Today is National Be Nice Day. Periodically, I check the National Day Calendar to see what special days are coming up. I do this partly for my own amusement (What’s more amusing than discovering it’s National Sneak Some Zucchini Into Your Neighbor’s Porch Day?) and partly because I sometimes, like today, happen upon material for a related blog.
The National Day Calendar website usually lists its entries’ origins. For instance, National Sneak Some Zucchini Into Your Neighbor’s Porch Day was started by Tom and Ruth Roy—curators of more than eighty Calendar entries, including such gems as No Socks Day, Cat Herders’ Day, and Blah Blah Blah Day.
The Roys created their zucchini holiday as a way to “donate” their unusually bountiful zucchini harvest to their unsuspecting neighbors.
I wondered how National Be Nice Day came to be. Who championed the idea? What event or series of events led to its creation? To my disappointment, the National Day Calendar website provided no details, and despite my quasi-exhaustive research (I clicked through 40+ pages of Google search results), I was unable to unearth a backstory.
This left me to fill in the details with my own unsubstantiated—yet probably right—speculations.
At some point in history, somebody grew so tired of dealing with mean, selfish people that they lost their wits. They then proceeded to scream in a never-witnessed-before manner: Why can’t they just be nice?
The deeper I dive into the art of being a good teammate, the more probable I find that scenario to be. Dealing with the un-nice can be maddening.
Plenty of people think they are nice, but they aren’t. Their flawed self-assessment stems from their lack of understanding of the comprehensiveness of the term.
The dictionary offers at least eight different meanings of nice (pleasant, agreeable, kind, etc.). The thesaurus provides more than ninety synonyms (cordial, tactful, virtuous, etc.).
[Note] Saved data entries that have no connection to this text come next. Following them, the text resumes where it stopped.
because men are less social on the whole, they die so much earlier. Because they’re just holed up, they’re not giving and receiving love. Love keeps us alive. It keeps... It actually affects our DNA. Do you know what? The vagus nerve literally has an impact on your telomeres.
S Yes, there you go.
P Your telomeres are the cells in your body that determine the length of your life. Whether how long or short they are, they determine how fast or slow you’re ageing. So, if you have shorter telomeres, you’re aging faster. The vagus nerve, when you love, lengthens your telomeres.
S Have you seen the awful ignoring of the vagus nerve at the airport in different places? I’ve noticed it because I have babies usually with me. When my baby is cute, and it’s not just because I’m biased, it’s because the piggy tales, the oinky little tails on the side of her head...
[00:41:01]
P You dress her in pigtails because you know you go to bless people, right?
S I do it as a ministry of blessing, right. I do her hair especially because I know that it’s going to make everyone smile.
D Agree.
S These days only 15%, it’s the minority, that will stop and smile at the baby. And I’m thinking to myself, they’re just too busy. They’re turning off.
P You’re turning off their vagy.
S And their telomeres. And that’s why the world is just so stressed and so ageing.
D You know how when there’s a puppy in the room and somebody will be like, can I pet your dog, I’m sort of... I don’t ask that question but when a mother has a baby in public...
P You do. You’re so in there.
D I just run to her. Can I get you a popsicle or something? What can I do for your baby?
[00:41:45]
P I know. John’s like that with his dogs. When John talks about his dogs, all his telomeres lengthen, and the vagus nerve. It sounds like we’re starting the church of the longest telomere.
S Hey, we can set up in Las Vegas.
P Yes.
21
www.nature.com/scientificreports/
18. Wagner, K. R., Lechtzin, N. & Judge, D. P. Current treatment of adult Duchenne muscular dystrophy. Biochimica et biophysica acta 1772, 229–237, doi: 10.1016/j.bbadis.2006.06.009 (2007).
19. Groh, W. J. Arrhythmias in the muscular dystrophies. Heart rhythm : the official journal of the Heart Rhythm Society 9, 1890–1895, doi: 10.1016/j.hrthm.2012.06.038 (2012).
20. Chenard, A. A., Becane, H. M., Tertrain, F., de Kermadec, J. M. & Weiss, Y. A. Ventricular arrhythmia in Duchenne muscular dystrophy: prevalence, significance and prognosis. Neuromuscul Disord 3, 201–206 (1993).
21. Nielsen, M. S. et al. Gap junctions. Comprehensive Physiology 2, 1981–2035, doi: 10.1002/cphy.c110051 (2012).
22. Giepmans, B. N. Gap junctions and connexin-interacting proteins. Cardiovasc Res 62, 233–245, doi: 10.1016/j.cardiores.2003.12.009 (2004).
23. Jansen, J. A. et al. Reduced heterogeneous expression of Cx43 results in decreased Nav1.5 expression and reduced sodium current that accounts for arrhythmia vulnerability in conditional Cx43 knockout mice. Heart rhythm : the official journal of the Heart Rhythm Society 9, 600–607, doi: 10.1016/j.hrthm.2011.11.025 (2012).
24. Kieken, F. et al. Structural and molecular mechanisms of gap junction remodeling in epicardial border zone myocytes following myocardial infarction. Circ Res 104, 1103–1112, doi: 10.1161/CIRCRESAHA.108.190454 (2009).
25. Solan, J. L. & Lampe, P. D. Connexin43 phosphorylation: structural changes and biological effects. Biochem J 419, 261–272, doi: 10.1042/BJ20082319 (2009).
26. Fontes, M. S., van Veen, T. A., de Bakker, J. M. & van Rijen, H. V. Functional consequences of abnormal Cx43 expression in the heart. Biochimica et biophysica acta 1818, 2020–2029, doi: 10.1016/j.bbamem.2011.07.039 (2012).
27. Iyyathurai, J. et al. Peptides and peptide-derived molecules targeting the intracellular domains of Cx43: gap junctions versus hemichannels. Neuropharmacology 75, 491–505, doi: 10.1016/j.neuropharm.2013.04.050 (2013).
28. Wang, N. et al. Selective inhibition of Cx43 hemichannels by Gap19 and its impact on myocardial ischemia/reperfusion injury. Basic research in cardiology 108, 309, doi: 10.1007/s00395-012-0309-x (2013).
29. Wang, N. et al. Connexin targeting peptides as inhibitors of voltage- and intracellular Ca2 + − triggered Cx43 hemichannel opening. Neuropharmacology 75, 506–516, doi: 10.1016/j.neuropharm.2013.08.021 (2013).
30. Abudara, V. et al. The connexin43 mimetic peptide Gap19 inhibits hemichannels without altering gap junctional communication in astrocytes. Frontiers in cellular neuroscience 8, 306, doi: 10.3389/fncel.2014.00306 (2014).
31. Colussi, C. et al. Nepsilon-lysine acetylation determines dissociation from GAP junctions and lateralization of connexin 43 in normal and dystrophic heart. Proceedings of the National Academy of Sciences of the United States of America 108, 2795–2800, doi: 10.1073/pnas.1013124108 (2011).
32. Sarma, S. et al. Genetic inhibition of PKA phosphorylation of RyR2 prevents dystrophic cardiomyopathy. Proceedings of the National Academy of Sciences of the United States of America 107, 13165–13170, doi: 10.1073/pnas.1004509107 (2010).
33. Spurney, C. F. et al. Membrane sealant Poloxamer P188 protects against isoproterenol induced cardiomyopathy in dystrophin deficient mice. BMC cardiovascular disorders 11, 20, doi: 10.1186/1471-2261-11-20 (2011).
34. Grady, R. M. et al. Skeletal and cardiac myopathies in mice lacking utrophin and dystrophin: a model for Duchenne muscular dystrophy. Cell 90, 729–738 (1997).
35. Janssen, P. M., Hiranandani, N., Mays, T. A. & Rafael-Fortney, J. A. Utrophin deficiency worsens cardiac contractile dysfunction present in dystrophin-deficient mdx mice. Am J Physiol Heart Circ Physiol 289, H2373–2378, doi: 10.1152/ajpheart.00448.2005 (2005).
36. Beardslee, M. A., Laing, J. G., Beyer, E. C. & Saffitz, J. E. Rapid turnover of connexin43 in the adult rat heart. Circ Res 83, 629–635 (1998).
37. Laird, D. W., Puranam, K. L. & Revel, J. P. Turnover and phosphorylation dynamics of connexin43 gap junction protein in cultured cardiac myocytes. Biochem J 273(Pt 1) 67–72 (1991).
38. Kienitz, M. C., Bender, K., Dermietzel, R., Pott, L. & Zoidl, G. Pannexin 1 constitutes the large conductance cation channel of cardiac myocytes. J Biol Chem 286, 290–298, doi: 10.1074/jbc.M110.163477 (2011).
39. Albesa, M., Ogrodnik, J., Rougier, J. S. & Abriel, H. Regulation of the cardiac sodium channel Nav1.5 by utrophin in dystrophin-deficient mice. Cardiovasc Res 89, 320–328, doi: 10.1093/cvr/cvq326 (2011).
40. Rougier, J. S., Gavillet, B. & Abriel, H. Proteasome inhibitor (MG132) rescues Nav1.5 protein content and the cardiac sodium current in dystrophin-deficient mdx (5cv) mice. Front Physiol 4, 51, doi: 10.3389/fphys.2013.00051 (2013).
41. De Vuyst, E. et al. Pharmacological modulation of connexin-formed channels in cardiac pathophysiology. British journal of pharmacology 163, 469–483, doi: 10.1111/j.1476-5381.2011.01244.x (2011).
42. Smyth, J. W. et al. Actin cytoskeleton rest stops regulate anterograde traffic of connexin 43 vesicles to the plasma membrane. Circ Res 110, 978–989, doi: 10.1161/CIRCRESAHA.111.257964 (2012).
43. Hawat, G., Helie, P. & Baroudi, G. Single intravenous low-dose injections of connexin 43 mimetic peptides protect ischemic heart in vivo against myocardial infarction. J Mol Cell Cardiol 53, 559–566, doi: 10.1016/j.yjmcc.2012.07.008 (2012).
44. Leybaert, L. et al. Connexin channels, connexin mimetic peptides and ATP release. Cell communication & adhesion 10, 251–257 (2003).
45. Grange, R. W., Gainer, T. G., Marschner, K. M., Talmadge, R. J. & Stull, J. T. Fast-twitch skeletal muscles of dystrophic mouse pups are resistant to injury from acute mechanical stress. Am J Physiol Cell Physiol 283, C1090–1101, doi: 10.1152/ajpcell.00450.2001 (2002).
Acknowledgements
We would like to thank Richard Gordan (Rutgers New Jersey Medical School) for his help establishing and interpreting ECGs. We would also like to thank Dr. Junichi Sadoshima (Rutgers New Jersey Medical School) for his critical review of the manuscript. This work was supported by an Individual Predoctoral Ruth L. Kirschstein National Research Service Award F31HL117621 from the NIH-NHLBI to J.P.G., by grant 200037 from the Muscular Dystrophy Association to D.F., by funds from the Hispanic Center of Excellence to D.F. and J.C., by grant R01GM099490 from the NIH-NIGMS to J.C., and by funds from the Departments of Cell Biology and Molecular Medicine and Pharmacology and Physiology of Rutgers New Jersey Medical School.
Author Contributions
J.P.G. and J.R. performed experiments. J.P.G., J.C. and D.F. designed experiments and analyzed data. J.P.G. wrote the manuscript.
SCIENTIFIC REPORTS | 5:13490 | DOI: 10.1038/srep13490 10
People mistakenly take a cafeteria approach to the word. They try to pick and choose which meanings they want to apply.
They’re pleasant, but they’re not necessarily virtuous. They’re agreeable, but they’re not necessarily tactful. To be nice, all the meanings must apply. (All the meanings are also all attainable!)
Much like being a good teammate, being nice is nothing more than a choice. The question, therefore, isn’t so much Why can’t they be nice? as it is Why do they not choose to be nice?
The answer is fear. They’re scared of being taken advantage of. They’re scared of being rejected. They’re scared of what being nice might cost them (reputation, status, victories, etc.).
I say hogwash to all those objections. They’re all byproducts of selfishness.
The great Bear Bryant famously stated, “It costs nothing to be nice.” And he was right. It’s nice to be nice.
I’ve written about the undeserving stigma attached to being nice on a previous occasion (Nice Guys Are the Only Ones Who Finish). Those scared of the costs of being nice lack vision. They are shortsighted.
Being nice is an investment. Like all great investments, it can take time for the venture to pay dividends. Whether people are nice to you to or not, choose to be nice to them. Because in the end, the investment isn’t in others, it’s in yourself.
How you treat others—how nice you are—will be the measure of your life.
As always…Good teammates care. Good teammates share. Good teammates listen. Go be a good teammate.